In a fencing scene in his previous picture, The Purple Mask (1955) Curtis was hit in the cheek by a sword.

‘I spat out a mouthful of blood and they didn’t even stop shooting,’ he told Clive James decades later.

Attesting to the danger of circus tricks, Lollobrigida’s first stunt double, Sally Marlowe, had to retire from the shoot after breaking her nose. Willy Krause took over. Some online articles claim an unnamed stunt woman died in a 40’ fall, but that is believed to be an internet myth.

The cutting between doubles and actors is slick enough to go unnoticed by anyone caught up in the drama and dazzled by the camera angles – although The New York Times’ eagle-eyed critic Bosley Crother noted a continuity error in his review: ‘Lollobrigida's double is seen flying through the air in a green costume. The next shot of the actress has her grabbing the hands of Mr. Lancaster and wearing a brown-and-white striped number.’

Well caught, Mr Crother!

Promoting the film on The Ed Sullivan Show, Lancaster did a handstand while Curtis clowned around.

‘What we’re all dying to know,’ Sullivan asked, “is what exactly has Lollobrigida really got?’

‘A husband,’ Lancaster and Curtis deadpanned in unison.

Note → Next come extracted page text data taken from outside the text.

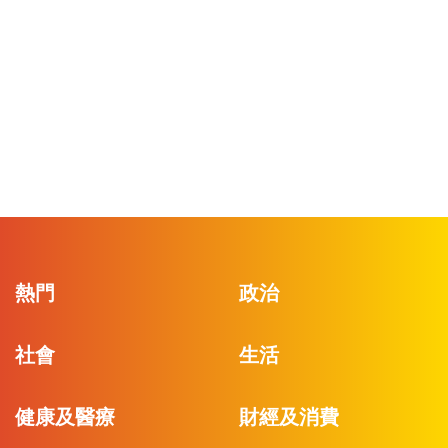
熱門
政治
社會
生活
健康及醫療
財經及消費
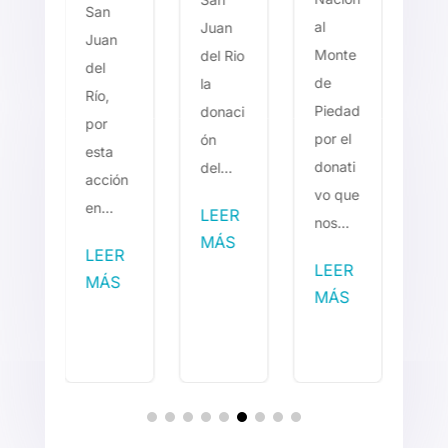
ic
San
al
al
Juan
or
Juan
Monte
Mo
del Rio
r..
del
de
de
la
Río,
Piedad
Pi
donaci
por
por el
por
ón
ER
esta
donati
do
del...
S
acción
vo que
vo
en...
LEER
nos...
nos
MÁS
LEER
LEER
L
MÁS
MÁS
M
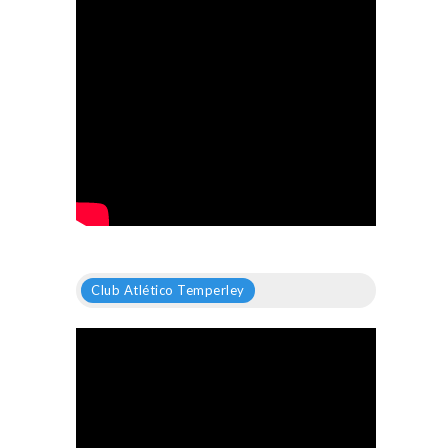
Club Atlético Temperley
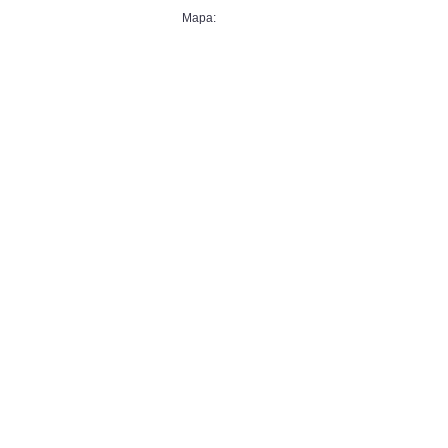
Mapa:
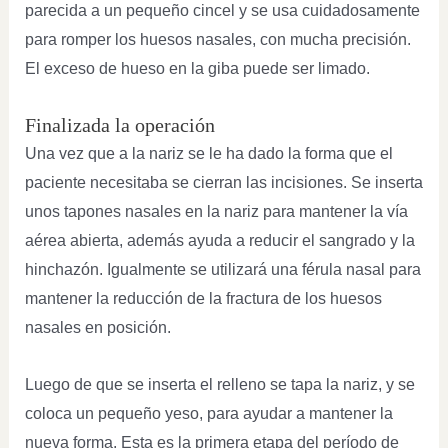
parecida a un pequeño cincel y se usa cuidadosamente
para romper los huesos nasales, con mucha precisión.
El exceso de hueso en la giba puede ser limado.
Finalizada la operación
Una vez que a la nariz se le ha dado la forma que el
paciente necesitaba se cierran las incisiones. Se inserta
unos tapones nasales en la nariz para mantener la vía
aérea abierta, además ayuda a reducir el sangrado y la
hinchazón. Igualmente se utilizará una férula nasal para
mantener la reducción de la fractura de los huesos
nasales en posición.
Luego de que se inserta el relleno se tapa la nariz, y se
coloca un pequeño yeso, para ayudar a mantener la
nueva forma. Esta es la primera etapa del período de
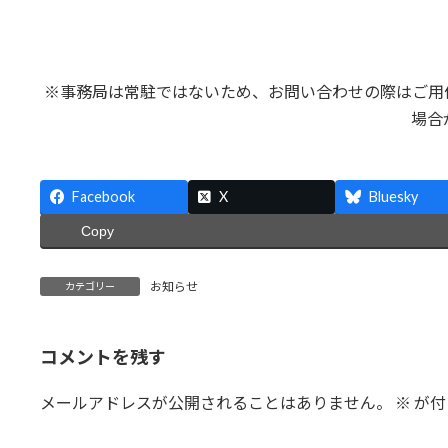
※事務局は常駐ではないため、お問い合わせの際はご用
場合
Facebook
X
Bluesky
Copy
お知らせ
カテゴリー
コメントを残す
メールアドレスが公開されることはありません。
※
が付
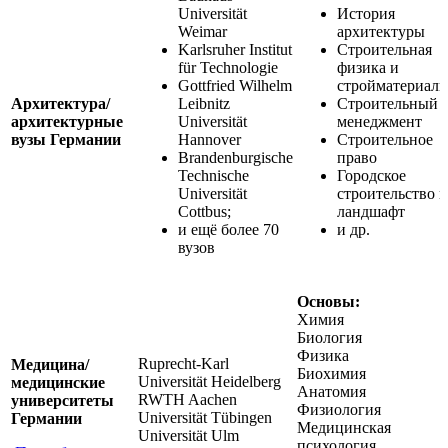
Universität
История
Weimar
архитектуры
Karlsruher Institut
Строительная
für Technologie
физика и
Gottfried Wilhelm
стройматериал
Архитектура/
Leibnitz
Строительный
архитектурные
Universität
менеджмент
вузы Германии
Hannover
Строительное
Brandenburgische
право
Technische
Городское
Universität
строительство и
Cottbus;
ландшафт
и ещё более 70
и др.
вузов
Основы:
Химия
Биология
Физика
Ruprecht-Karl
Медицина/
Биохимия
Universität Heidelberg
медицинские
Анатомия
RWTH Aachen
университеты
Физиология
Universität Tübingen
Германии
Медицинская
Universität Ulm
психология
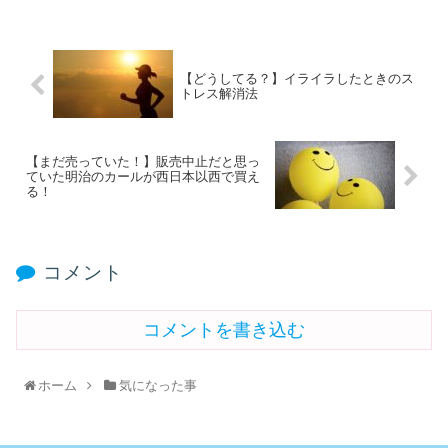
【どうしてる？】イライラしたときのス
トレス解消法
【まだ売っていた！】販売中止だと思っ
ていた明治のカールが西日本以西で買え
る！
コメント
コメントを書き込む
ホーム
気になった事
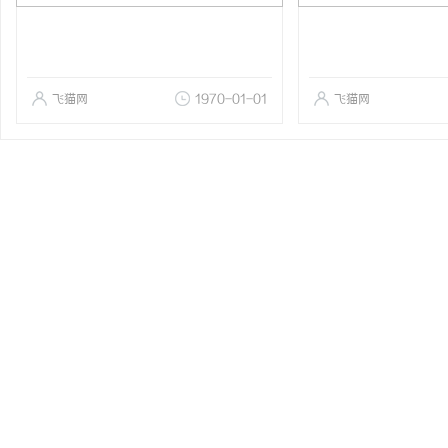
飞猫网
1970-01-01
飞猫网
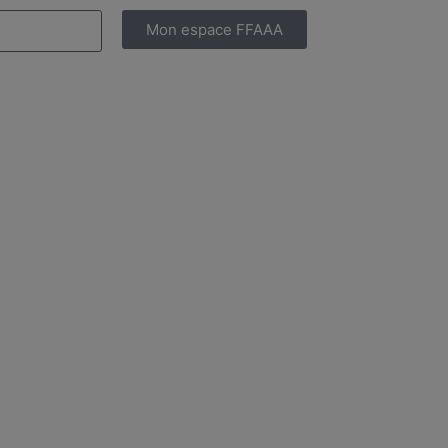
Mon espace FFAAA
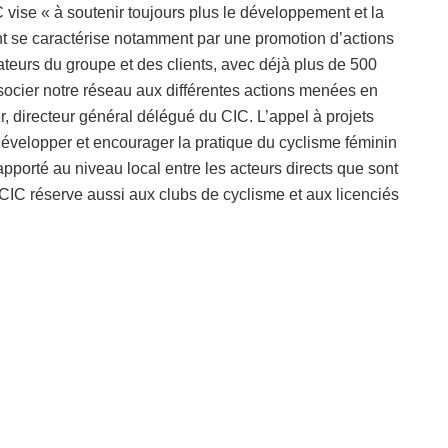
vise « à soutenir toujours plus le développement et la
t se caractérise notamment par une promotion d’actions
ateurs du groupe et des clients, avec déjà plus de 500
ssocier notre réseau aux différentes actions menées en
, directeur général délégué du CIC. L’appel à projets
évelopper et encourager la pratique du cyclisme féminin
 apporté au niveau local entre les acteurs directs que sont
CIC réserve aussi aux clubs de cyclisme et aux licenciés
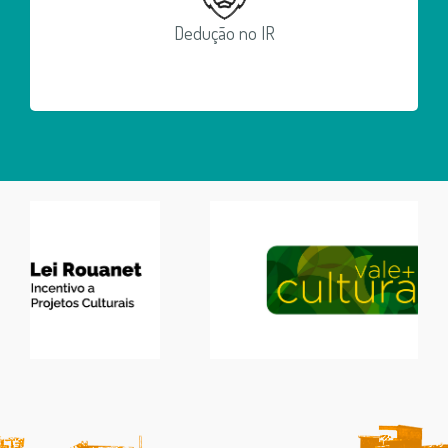
Dedução no IR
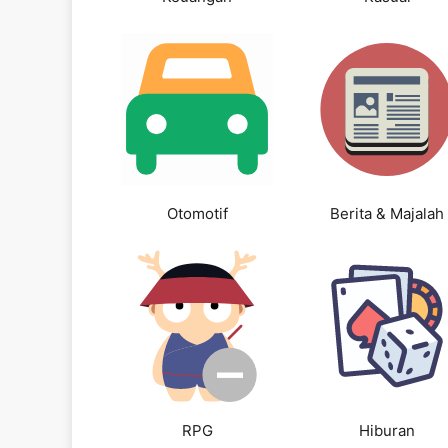
Otomotif
Berita & Majalah
RPG
Hiburan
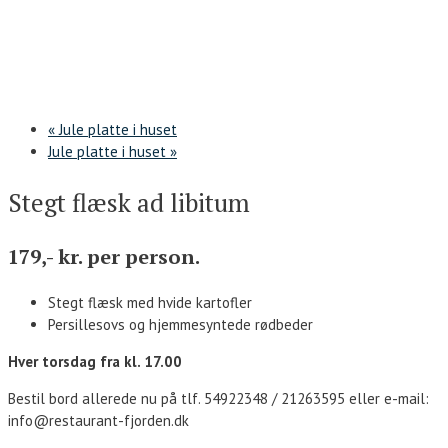
«
Jule platte i huset
Jule platte i huset
»
Stegt flæsk ad libitum
179,- kr. per person.
Stegt flæsk med hvide kartofler
Persillesovs og hjemmesyntede rødbeder
Hver torsdag fra kl. 17.00
Bestil bord allerede nu på tlf. 54922348 / 21263595 eller e-mail:
info@restaurant-fjorden.dk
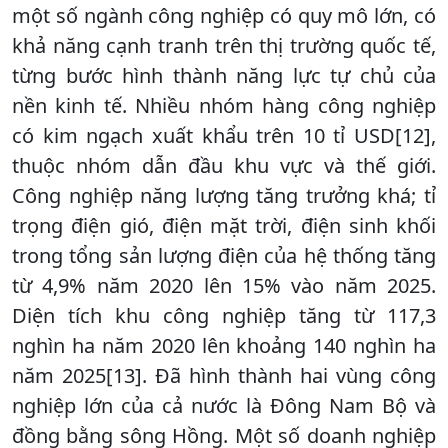
một số ngành công nghiệp có quy mô lớn, có
khả năng cạnh tranh trên thị trường quốc tế,
từng bước hình thành năng lực tự chủ của
nền kinh tế. Nhiều nhóm hàng công nghiệp
có kim ngạch xuất khẩu trên 10 tỉ USD[12],
thuộc nhóm dẫn đầu khu vực và thế giới.
Công nghiệp năng lượng tăng trưởng khá; tỉ
trọng điện gió, điện mặt trời, điện sinh khối
trong tổng sản lượng điện của hệ thống tăng
từ 4,9% năm 2020 lên 15% vào năm 2025.
Diện tích khu công nghiệp tăng từ 117,3
nghìn ha năm 2020 lên khoảng 140 nghìn ha
năm 2025[13]. Đã hình thành hai vùng công
nghiệp lớn của cả nước là Đông Nam Bộ và
đồng bằng sông Hồng. Một số doanh nghiệp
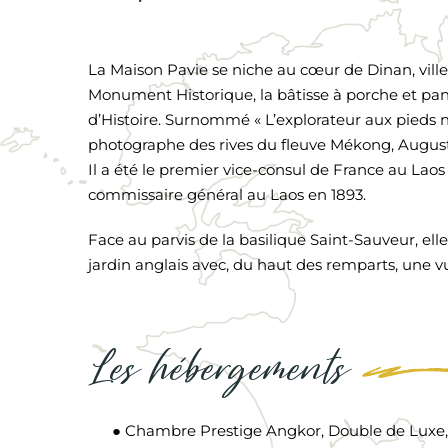
La Maison Pavie se niche au cœur de Dinan, ville
Monument Historique, la bâtisse à porche et pan
d’Histoire. Surnommé « L’explorateur aux pieds nu
photographe des rives du fleuve Mékong, Auguste 
Il a été le premier vice-consul de France au Lao
commissaire général au Laos en 1893.
Face au parvis de la basilique Saint-Sauveur, el
jardin anglais avec, du haut des remparts, une v
Les hébergements
● Chambre Prestige Angkor, Double de Luxe, D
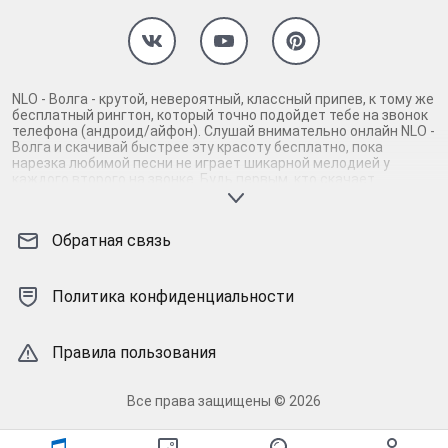
NLO - Волга - крутой, невероятный, классный припев, к тому же
бесплатный рингтон, который точно подойдет тебе на звонок
телефона (андроид/айфон). Слушай внимательно онлайн NLO -
Волга и скачивай быстрее эту красоту бесплатно, пока
нарезка любимой песни не играет шикарной мелодией у
каждого второго на звонке. Будь первым, кто скачает
бесплатно сей шедевр музыки и оценит по достоинству
гармоничное звучание припева NLO - Волга. Кроме того, ты
можешь найти и скачать другую нарезку mp3 песни на звонок
Обратная связь
телефона, ну, или m4r мелодию на айфон (iPhone). Уверены, ты
не ошибся с выбором рингтона NLO - Волга, ведь с такой
восхитительно качественной нарезкой музыки сложно будет
пропустить мелодию звонка. Соловей - mp3 и m4r композиции
Политика конфиденциальности
и звуки на звонок, которые зацепят тебя и всех вокруг. Твой
телефон достоин!
Правила пользования
Все права защищены © 2026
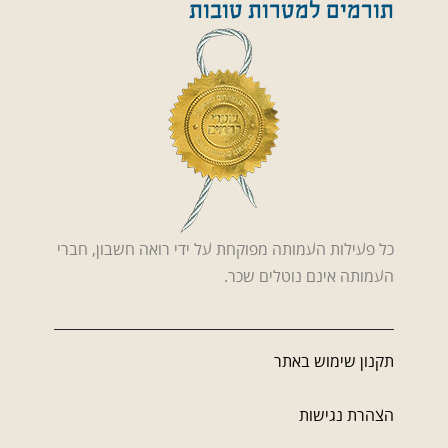
תורמים למטרות טובות
כל פעילות העמותה מפוקחת על ידי רואה חשבון, חברי
העמותה אינם נוטלים שכר.
תקנון שימוש באתר
הצהרת נגישות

The critics weren’t universally impressed.

Crother’s scathing review in The New York Times dismissed the ‘dismally obvious and monotonous story’, and added, ‘Mr. Lancaster is dreary and Mr. Curtis is simply juvenile.’

Variety, however, called the flick ‘high-flying screen entertainment equipped with circus thrills and excitement. Reed’s direction loads the aerial scenes with story suspense for even more thrill effect.’

Distributed by United Artists to 400 US cinemas, Trapeze recouped its $4 million budget in its first week and went on to be the third highest-grossing film of 1956, with $15.5 million in the bank. In the UK it was the fourth most popular film of the year.

Lancaster won a Silver Bear for Best Actor at the Berlin International Film Festival, and Reed was nominated for best director by the Directors Guild of America.

Seventy years on, Trapeze remains compelling, if not so much for the overheated love triangle than the sumptuous visuals and thrilling acrobatics. You’ll quite simply never have a better night at the circus.